▶ [Parts of the exercise]:
1 – In the family and church post, write out everything from "With all this" down to "affiliated Presbyterian college.".
2 – According to the family and church post, which church did the Ring begin as a college ministry of?

▶ [Provided text]:
%%

With all this Christmas commotion, its made me think about family. My physical family as well as my spiritual family. My family is from County Antrim, Ireland. I only know this because we have a book on it. The patriarch of my family was a guy named William Anderson. His grandson was named James Anderson. His nickname was "Tyger" Jim. He married a gal named Mary "Polly" Miller. I'm not from that Miller line, I'm part of the Anderson chaos, even though my last name is Miller. My descendents were big on starting churches. They started two. Rockey Springs Presbyterian Church in Chambersburg, Pennsylvania and Nazareth Presbyterian Church in Spartanburg, South Carolina. I've no idea if these churches still exist. The closest I ever got to a Presbyterian Church was going to an extremely loosely affiliated Presbyterian college.
And the tradition continues, my spiritual family is starting a church as well. The Ring started out as a college ministry of Parkview Baptist Church in Baton Rouge, La. And in 2006 will be launched as the Ring Community Church. I've only been going for around three years now. Practically since I've been in Louisiana. My mother wanted me to find some "kids my own age" to play with. She was a teacher here in Baton Rouge, so she was asking around about college ministries. I'd recently graduated college and didn't know a soul. So someone recommended Parkview. We all go as a family to a Sunday morning service. And then I try the college class. I hated the college class. I was new and wasn't really loving the whole church shopping idea. I'd found in my limited expertise that its usually a miserable experience. And this time around was no different. I try Parkview for a month. Every Sunday I met the same people in Sunday school who didn't remember my name. It bugged the ever livin' tar outta me. I remembered theirs and there were like 16 of them and one of me. Give me a break! So I started praying about it. Was I supposed to stay here? Would someone finally remember my name? Or was it back to trying to "fit in" somewhere else? Around this time, there starts to be a buzz in Sunday school that the Ring was starting back up from Christmas break. Uh, ok, the Ring. What the heck is that? So I'm still praying about if this is where I am to invest my heart or not. God not only tells me this is it, He tells me to jump right in. Don't try and fit it, just be yourself. Head first, no safety whatsoever. That's exactly what I did and I've never looked back. And God has blessed every facet of my life because of trusting Him and diving in when He said leap.

%%

[Extracted records]
%%

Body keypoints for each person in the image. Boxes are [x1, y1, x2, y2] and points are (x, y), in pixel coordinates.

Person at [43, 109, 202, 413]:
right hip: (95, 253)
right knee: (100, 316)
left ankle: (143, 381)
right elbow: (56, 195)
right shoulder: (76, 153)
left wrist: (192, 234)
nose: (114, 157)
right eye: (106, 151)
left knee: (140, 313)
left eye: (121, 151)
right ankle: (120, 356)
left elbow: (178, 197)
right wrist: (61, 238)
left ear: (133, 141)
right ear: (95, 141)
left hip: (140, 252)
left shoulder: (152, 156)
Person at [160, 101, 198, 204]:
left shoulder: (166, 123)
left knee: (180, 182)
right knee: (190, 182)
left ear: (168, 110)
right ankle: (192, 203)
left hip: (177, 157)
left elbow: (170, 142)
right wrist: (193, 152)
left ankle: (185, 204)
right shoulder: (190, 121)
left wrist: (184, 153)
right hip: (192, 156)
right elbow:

%%

▶ [Answers for this exercise]:
1 –
With all this Christmas commotion, its made me think about family. My physical family as well as my spiritual family. My family is from County Antrim, Ireland. I only know this because we have a book on it. The patriarch of my family was a guy named William Anderson. His grandson was named James Anderson. His nickname was "Tyger" Jim. He married a gal named Mary "Polly" Miller. I'm not from that Miller line, I'm part of the Anderson chaos, even though my last name is Miller. My descendents were big on starting churches. They started two. Rockey Springs Presbyterian Church in Chambersburg, Pennsylvania and Nazareth Presbyterian Church in Spartanburg, South Carolina. I've no idea if these churches still exist. The closest I ever got to a Presbyterian Church was going to an extremely loosely affiliated Presbyterian college.

2 – Parkview Baptist Church in Baton Rouge, La.